The idea is pretty simple.

  1. Back up your GoodNotes to your Google Drive. This allows you to dynamically access PDFs.

  2. Create your Obsidian vault, and set up a simpel file system. I use something quite simple. Just basic folders classifying where everything is, and square-bracket Obsidian links where needed instead of forcing it. The one thing you need to do is create a "sync" folder, where your notes can live.

  3. Now, you need to get it on your PC. I used rclone for this. It is pretty self-explanatory.

yay -S rclone
rclone config

And just go through the wizard to link your Google Drive and mount it into your filesystem. You need to be careful where you mount this. Mount it anywhere BUT your Obsidian vault.
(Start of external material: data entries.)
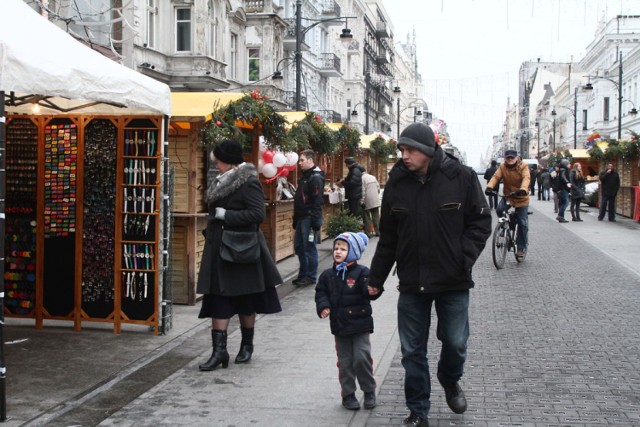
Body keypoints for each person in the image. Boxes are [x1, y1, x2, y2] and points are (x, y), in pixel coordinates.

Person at [367, 123, 491, 427]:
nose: (404, 156)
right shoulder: (397, 182)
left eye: (410, 150)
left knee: (455, 342)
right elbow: (389, 238)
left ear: (427, 150)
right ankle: (418, 411)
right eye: (401, 150)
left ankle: (450, 379)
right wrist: (375, 280)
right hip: (412, 280)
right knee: (412, 351)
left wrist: (463, 258)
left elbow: (481, 222)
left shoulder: (460, 177)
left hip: (453, 280)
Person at [197, 139, 282, 371]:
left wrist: (228, 216)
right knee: (219, 299)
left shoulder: (248, 182)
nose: (216, 164)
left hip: (241, 250)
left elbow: (257, 214)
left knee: (245, 300)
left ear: (227, 161)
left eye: (218, 161)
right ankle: (219, 352)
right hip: (219, 250)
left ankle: (246, 345)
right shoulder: (222, 180)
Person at [315, 232, 382, 411]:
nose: (338, 251)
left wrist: (373, 290)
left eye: (343, 249)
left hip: (360, 325)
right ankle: (348, 394)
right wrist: (323, 306)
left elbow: (368, 289)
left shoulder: (362, 272)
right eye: (336, 248)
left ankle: (368, 390)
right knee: (345, 362)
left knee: (361, 358)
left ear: (353, 252)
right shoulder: (327, 275)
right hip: (340, 326)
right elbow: (321, 292)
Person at [486, 149, 531, 257]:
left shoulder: (523, 166)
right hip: (509, 196)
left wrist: (523, 189)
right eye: (508, 158)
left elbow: (526, 178)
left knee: (522, 223)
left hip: (521, 196)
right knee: (499, 210)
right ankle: (505, 227)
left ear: (517, 158)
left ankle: (521, 247)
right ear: (505, 158)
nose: (510, 159)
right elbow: (496, 177)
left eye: (512, 157)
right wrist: (489, 187)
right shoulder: (502, 167)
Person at [292, 149, 325, 287]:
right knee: (299, 247)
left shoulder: (315, 177)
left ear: (310, 160)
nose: (299, 163)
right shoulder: (306, 176)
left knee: (309, 247)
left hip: (309, 218)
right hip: (302, 217)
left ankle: (310, 276)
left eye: (302, 160)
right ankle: (303, 274)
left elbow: (317, 200)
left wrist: (315, 220)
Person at [361, 170, 381, 237]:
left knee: (366, 217)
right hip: (375, 199)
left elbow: (363, 191)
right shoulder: (373, 177)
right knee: (376, 217)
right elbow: (378, 188)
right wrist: (376, 194)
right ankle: (378, 232)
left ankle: (368, 233)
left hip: (367, 200)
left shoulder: (362, 178)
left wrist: (362, 201)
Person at [556, 159, 572, 223]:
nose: (570, 165)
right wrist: (567, 182)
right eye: (568, 164)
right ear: (565, 164)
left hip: (562, 188)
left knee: (562, 202)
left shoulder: (563, 170)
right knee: (566, 202)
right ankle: (560, 216)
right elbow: (563, 177)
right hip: (563, 188)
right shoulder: (563, 170)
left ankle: (561, 217)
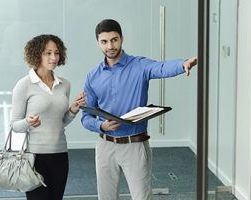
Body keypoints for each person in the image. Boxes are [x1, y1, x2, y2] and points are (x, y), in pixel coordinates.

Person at [80, 19, 197, 200]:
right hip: (105, 147)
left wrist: (182, 65)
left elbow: (160, 67)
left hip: (134, 145)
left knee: (141, 197)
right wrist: (101, 126)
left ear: (122, 39)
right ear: (98, 43)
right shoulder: (92, 76)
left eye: (114, 39)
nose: (110, 46)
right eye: (104, 41)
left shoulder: (139, 65)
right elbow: (86, 116)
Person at [10, 34, 86, 200]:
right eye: (48, 53)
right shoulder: (24, 85)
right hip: (34, 158)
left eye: (57, 53)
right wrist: (27, 122)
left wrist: (73, 109)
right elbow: (15, 125)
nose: (54, 57)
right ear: (37, 54)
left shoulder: (65, 84)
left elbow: (61, 122)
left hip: (60, 155)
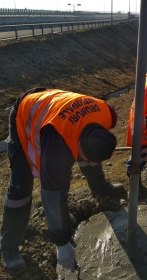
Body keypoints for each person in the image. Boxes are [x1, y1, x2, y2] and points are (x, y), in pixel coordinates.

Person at [0, 87, 124, 276]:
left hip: (53, 103)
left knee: (90, 156)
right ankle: (9, 246)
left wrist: (91, 157)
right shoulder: (58, 146)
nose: (88, 163)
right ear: (77, 144)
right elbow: (53, 196)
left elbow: (93, 145)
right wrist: (63, 245)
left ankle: (100, 189)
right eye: (85, 157)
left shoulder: (107, 113)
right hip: (25, 115)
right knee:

The reason is that if this crashes, it is annoying and can cause a mess in your vault's workspace.json.

  1. The benefit of rclone is that you can easily create a systemd service to automate it checking if your notes have updated. You can use this snippet below. Change mnt/gdrive to your mount location.
[Unit]
Description=rclone Google Drive mount
After=network-online.target
Wants=network-online.target

[Service]
Type=notify
ExecStartPre=/bin/mkdir -p %h/mnt/gdrive
ExecStart=rclone mount gdrive: %h/mnt/gdrive \
    --vfs-cache-mode writes \
    --vfs-cache-max-size 512M \
    --dir-cache-time 30s \
    --poll-interval 15s \
    --log-level INFO \
    --log-file %h/.local/share/rclone/gdrive-mount.log
ExecStop=/bin/fusermount -u %h/mnt/gdrive
Restart=on-failure
RestartSec=10s

[Install]
WantedBy=default.target
  1. The above gives you ALL of your Google Drive data. Luckily, we can filter it. Goodnotes maintains its internal file structure in its backup, and puts everything into a GoodNotes folder. So, you can just import that! The below service just automates that, instead of having to do this manually, it just directly gets where to put what, and saves you a ton of time.
[Unit]
Description=Sync GoodNotes PDFs from Google Drive
Requires=rclone-gdrive.service
After=rclone-gdrive.service

[Service]
Type=oneshot
# Adjust the source path to match where GoodNotes saves on your Drive
ExecStart=rclone copy gdrive:GoodNotes %h/Documents/GoodNotes \
    --include "*.pdf" \
    --update \
    --log-level INFO \
    --log-file %h/.local/share/rclone/goodnotes-sync.log
  1. Finally, the issue with this is that the sync will work, but not reguarly. So, we need a timer to run it intermittently, so you aren't stuct till you go and run the service manually using systemctl. That is fixed with the timer below:
[Unit]
Description=Run GoodNotes sync every 15 minutes
Requires=rclone-gdrive.service

[Timer]
OnBootSec=2min
OnUnitActiveSec=15min
Unit=goodnotes-sync.service

[Install]
WantedBy=timers.target

I use 15 minutes for sync, but you can also use a lesser time if you'd like. I just don't think GoodNotes syncs super fast, and you are quite limited by that.

And you're done! Remember to put all the services and timer in ~/.config/systemd/user/ to make sure the OS picks up on it.

# Reload systemd to pick up the new unit files
systemctl --user daemon-reload

# Enable and start the mount (persists across reboots)
systemctl --user enable --now rclone-gdrive.service

# Enable the timer
systemctl --user enable --now goodnotes-sync.timer

# Make sure lingering is on so user services run without a login session
loginctl enable-linger $USER

The files should start syncing immediately. However, it is worth it to restart to make sure that the systemctl enable is working properly.

I hope this helps you set up a small notes system like mine, and I wish you all a good summer!